Выполните задания:
[1] Воспроизведите дословно фрагмент эссе о Дега, который начинается со слов «Если судить по» и заканчивается словами «не считая цвета.».
[2] Продолжите эссе о Дега, начав сразу после его последнего предложения.

Текст для чтения:
####
Читаем Про/чтение (сборник эссе) полностью

«Я хочу прийти туда, куда хочу, когда хочу и как хочу», — сказал Дега Даниэлю в 1897 году. Какой же путь он проделал от «Семьи Беллели» (Лувр) 1860 года, с такой новаторской для своего времени композицией, с этими обоями в качестве фона, который словно прокладывает дорогу какому-нибудь Вюйару, до «Женщины с распущенными рыжими волосами» в Национальной галерее в Лондоне! Вплоть до монументальных ню 1897–1907 годов, как, например, то в темно-коричневых тонах на цветочно-зеленом в фоне с холодным белым полотенцем и оранжево-желтой ширмой на первом плане, и все это в грубой штриховке пастелью (тонкий инструмент Латура!), как никто до него не делал. Или согнувшаяся женщина-зверь, выкарабкивающаяся из ванной, ее бурое тело, чуть тронутое красным, ее огромные ляжки першерона, а на заднем плане — синий фартук и розовая блузка служанки с белой чашкой в руке[342].

Если судить по этим монументальным формам, я не нахожу никого в XIX веке, кто мог бы сравниться с Дега по силе, лаконичности, по уверенности и мощности тонов; рядом с ним Делакруа и даже Домье выглядят почти что робкими. Сезанн не уступает Дега или даже превосходит его, но в совсем другом регистре. Элемир Бурж, протест которого против подобной живописи, называемой им «выставкой уродства», звучит на последних страницах книги Галеви, обвинил бы меня в кощунстве, но по грандиозности я могу сравнить это только с несколькими рисунками Микеланджело, c теми же Сивиллами в Сикстинской капелле, не считая цвета.
####
Извлечённые данные:
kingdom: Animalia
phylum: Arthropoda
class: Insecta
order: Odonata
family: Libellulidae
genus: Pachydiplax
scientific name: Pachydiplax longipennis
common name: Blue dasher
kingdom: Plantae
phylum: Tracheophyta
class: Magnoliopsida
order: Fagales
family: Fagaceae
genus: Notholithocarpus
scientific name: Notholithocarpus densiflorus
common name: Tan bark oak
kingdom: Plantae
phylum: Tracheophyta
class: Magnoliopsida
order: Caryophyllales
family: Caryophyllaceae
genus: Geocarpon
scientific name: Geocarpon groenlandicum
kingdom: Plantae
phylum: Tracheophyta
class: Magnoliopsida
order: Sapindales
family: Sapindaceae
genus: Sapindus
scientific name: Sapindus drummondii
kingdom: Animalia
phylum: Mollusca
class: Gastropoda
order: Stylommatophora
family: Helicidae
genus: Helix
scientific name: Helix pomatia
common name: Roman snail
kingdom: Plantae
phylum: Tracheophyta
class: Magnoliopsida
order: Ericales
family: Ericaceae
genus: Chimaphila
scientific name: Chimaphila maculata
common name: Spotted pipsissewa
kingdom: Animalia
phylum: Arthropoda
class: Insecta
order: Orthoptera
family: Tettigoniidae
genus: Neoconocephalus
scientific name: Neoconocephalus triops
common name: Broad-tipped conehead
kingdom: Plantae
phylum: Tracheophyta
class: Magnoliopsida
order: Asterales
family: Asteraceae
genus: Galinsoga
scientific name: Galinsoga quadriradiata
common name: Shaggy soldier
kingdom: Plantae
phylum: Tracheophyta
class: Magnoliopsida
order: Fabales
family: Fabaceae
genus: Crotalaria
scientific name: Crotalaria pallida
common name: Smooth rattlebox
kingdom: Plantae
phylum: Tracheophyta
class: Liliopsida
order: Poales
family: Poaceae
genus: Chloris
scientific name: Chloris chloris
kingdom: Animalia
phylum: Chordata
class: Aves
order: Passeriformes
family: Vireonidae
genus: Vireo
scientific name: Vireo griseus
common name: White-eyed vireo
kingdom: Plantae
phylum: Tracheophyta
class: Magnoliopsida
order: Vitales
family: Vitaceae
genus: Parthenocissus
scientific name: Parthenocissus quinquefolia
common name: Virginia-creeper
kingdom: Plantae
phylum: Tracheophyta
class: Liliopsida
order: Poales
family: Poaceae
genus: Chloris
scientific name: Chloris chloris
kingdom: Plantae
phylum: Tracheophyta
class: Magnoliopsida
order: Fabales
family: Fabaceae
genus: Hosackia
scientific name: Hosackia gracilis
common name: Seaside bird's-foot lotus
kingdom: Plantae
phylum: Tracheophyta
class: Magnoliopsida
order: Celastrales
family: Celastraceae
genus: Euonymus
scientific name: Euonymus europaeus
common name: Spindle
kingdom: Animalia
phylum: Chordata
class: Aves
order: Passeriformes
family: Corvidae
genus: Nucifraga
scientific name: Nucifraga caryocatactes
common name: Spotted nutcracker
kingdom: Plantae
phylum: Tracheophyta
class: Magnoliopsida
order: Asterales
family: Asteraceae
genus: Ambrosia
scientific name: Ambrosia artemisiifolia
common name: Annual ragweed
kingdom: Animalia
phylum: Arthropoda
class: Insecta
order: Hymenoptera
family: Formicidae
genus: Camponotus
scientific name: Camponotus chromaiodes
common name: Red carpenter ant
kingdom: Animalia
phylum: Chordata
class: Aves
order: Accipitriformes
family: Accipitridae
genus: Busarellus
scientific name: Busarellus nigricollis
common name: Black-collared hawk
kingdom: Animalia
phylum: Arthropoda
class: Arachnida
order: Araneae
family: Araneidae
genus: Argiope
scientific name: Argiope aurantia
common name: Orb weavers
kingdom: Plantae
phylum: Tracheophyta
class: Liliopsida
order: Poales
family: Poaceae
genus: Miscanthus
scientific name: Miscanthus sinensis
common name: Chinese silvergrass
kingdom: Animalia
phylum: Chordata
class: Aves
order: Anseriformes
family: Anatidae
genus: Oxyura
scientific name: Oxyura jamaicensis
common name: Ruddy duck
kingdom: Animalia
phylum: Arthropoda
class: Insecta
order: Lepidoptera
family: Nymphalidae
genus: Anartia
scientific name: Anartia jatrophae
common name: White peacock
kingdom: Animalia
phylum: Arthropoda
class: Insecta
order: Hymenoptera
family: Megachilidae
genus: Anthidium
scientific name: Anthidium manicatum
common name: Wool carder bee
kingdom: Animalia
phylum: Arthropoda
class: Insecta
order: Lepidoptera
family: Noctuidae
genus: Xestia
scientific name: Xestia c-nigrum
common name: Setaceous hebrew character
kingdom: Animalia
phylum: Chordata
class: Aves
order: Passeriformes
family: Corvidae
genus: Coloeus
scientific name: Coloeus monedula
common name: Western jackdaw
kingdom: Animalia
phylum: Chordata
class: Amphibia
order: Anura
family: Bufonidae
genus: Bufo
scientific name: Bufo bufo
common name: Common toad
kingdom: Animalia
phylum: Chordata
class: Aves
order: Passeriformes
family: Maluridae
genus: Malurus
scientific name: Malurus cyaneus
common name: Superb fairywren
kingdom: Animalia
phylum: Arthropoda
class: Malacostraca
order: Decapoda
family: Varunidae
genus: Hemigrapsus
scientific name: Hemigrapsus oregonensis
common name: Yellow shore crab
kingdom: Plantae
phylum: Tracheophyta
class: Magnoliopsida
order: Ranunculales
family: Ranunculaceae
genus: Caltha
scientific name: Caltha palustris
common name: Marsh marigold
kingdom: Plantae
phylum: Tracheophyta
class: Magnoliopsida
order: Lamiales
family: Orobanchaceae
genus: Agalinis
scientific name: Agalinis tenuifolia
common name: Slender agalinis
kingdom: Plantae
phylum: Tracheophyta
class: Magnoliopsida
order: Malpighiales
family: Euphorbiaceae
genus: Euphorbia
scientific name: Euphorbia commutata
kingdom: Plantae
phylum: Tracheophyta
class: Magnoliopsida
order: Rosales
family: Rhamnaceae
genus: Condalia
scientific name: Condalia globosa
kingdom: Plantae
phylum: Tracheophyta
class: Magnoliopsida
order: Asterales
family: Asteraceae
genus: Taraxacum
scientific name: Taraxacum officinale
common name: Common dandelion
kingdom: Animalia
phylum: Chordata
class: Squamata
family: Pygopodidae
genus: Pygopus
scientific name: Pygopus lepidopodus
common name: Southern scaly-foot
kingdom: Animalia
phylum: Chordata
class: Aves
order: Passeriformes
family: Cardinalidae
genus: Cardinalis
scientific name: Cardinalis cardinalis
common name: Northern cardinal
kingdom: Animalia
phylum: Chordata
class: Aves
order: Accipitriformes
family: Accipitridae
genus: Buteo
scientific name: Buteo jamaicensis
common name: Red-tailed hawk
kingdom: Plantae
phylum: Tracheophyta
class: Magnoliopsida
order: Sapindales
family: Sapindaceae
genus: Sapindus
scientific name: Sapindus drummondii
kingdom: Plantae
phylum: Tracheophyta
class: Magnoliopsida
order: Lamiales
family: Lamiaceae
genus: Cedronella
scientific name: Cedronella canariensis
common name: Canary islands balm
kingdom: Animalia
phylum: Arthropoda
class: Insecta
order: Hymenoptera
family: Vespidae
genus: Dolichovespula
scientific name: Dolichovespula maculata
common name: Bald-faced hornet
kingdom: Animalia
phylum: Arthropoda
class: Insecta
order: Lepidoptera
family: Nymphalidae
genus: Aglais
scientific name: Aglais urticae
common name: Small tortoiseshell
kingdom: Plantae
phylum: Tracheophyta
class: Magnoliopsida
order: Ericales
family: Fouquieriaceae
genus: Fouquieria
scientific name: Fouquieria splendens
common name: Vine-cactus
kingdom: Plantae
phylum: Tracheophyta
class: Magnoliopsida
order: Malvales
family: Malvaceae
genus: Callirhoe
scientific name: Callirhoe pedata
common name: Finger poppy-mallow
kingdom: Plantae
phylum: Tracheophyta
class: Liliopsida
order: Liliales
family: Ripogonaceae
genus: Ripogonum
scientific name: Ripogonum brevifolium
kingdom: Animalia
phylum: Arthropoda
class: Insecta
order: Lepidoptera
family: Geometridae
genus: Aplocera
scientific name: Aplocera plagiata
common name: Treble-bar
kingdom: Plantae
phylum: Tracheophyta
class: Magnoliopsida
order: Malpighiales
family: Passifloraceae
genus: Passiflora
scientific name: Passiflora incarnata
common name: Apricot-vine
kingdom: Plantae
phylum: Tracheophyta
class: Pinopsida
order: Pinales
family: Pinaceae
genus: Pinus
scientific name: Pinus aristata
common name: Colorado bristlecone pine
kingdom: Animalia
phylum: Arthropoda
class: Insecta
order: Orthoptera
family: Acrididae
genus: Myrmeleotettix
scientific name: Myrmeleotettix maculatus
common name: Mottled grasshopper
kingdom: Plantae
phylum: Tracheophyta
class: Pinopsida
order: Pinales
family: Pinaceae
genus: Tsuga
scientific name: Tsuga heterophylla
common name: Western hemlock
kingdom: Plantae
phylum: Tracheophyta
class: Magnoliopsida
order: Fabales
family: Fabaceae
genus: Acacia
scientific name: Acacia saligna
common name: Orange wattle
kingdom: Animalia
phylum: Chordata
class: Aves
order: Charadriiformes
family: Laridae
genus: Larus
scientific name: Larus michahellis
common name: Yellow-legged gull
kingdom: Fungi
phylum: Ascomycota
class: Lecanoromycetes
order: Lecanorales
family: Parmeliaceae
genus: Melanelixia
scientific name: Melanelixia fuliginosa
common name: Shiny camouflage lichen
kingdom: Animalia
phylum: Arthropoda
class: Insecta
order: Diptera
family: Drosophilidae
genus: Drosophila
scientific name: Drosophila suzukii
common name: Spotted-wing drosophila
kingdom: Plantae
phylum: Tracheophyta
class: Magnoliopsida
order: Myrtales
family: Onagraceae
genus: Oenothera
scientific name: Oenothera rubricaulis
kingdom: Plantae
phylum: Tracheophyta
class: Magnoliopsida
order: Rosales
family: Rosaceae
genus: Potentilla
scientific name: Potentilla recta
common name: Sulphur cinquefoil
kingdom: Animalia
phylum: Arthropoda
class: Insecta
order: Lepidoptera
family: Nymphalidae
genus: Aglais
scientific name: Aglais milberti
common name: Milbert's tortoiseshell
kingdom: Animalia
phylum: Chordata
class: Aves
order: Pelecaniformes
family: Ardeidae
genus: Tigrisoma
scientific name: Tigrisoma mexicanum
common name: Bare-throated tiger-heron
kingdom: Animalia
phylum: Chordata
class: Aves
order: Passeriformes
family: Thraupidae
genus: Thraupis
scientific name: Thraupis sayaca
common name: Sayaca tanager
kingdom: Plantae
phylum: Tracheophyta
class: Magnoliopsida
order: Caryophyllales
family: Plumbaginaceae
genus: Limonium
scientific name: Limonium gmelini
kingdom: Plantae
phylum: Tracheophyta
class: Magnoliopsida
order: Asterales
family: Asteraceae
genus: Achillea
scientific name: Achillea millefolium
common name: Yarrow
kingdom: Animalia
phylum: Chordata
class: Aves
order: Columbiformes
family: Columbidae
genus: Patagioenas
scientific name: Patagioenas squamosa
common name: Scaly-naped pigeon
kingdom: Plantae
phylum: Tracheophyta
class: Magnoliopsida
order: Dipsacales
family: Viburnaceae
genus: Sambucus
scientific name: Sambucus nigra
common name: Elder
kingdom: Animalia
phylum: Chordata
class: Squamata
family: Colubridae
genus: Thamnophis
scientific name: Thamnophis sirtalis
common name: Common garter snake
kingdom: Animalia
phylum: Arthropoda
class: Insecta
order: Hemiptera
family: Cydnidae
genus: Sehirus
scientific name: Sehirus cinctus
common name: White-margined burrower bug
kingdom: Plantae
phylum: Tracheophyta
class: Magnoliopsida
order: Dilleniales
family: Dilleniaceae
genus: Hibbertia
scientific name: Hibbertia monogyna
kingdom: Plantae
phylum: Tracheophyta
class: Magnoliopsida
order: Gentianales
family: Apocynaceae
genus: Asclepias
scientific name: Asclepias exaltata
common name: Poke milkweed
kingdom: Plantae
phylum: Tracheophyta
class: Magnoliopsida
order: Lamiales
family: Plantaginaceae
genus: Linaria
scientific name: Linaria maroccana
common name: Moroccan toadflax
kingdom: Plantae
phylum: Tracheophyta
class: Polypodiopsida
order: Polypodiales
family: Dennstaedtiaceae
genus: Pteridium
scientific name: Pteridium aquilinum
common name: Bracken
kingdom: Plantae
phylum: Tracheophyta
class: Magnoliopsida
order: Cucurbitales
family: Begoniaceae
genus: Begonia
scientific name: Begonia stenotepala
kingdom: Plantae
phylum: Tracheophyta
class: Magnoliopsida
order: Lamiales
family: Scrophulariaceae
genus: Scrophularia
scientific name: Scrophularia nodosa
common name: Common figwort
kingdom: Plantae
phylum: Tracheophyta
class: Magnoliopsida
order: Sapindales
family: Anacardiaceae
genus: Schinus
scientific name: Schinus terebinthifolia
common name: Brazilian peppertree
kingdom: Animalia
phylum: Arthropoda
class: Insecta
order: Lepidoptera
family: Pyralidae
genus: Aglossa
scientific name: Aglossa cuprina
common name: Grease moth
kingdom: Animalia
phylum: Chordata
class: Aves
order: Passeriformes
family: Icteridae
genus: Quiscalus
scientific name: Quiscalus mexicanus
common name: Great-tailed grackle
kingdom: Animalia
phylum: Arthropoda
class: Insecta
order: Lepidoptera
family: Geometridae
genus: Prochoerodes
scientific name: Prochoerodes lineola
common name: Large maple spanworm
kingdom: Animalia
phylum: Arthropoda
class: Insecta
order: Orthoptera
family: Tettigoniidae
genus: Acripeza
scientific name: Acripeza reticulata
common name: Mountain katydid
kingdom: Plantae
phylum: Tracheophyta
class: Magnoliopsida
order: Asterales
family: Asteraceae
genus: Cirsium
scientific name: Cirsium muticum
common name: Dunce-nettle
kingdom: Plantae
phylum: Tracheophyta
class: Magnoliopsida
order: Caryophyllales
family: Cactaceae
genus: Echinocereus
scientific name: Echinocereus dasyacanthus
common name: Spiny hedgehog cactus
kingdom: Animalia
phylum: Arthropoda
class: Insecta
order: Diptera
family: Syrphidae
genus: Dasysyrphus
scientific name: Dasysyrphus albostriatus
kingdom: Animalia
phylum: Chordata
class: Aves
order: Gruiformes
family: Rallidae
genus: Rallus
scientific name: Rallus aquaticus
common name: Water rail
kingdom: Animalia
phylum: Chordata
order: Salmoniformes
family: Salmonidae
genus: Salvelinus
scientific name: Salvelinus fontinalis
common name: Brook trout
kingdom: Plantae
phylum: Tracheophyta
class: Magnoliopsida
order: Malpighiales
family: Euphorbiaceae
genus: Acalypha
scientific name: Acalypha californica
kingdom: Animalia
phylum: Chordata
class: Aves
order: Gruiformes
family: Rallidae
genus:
####
Ответы:
[1]
Если судить по этим монументальным формам, я не нахожу никого в XIX веке, кто мог бы сравниться с Дега по силе, лаконичности, по уверенности и мощности тонов; рядом с ним Делакруа и даже Домье выглядят почти что робкими. Сезанн не уступает Дега или даже превосходит его, но в совсем другом регистре. Элемир Бурж, протест которого против подобной живописи, называемой им «выставкой уродства», звучит на последних страницах книги Галеви, обвинил бы меня в кощунстве, но по грандиозности я могу сравнить это только с несколькими рисунками Микеланджело, c теми же Сивиллами в Сикстинской капелле, не считая цвета.

[2]
В завершение я хотел бы процитировать последние заметки из дневника Даниэля 1918 года:

«Я вдруг снова увидел Дега в привычном образе, с длинными волосами, с растрепанной бородой, стоящим в мастерской: „Как же все было бы просто, если бы нас оставили в покое… Журналисты мучают публику нашими картинами, мучают нас своими статьями, своими суждениями: ничего не объяснишь… Как глупо заставлять людей ходить на то, что мы делаем: красота — это тайна“. Он говорил без нажима, скорее с сожалением, грязный, опустившийся, сдавшийся Просперо в мастерской, где странные скульптуры, высушенный воск крошились и распадались в пыль в пыли, где начатые полотна без грунтовки, без бумаги, повернутые лицом к стене, составляли самые грустные декорации. Так он жил, в грязи, во мраке, ощупывая, переворачивая свои картины: жил, пока усталость и безграничное безразличие не овладели его умом и не угасили желания; он умер в этом безразличии, в этой бедности на шестом этаже высокого дома, где жил, как призрак, среди всех своих рисунков и картин».

Галеви заканчивает книгу словами Дега: «Никому не удалось добиться таких великолепных результатов своего отчаяния».

Никому не удалось так рассказать о Дега, как Галеви в его маленькой большой книге.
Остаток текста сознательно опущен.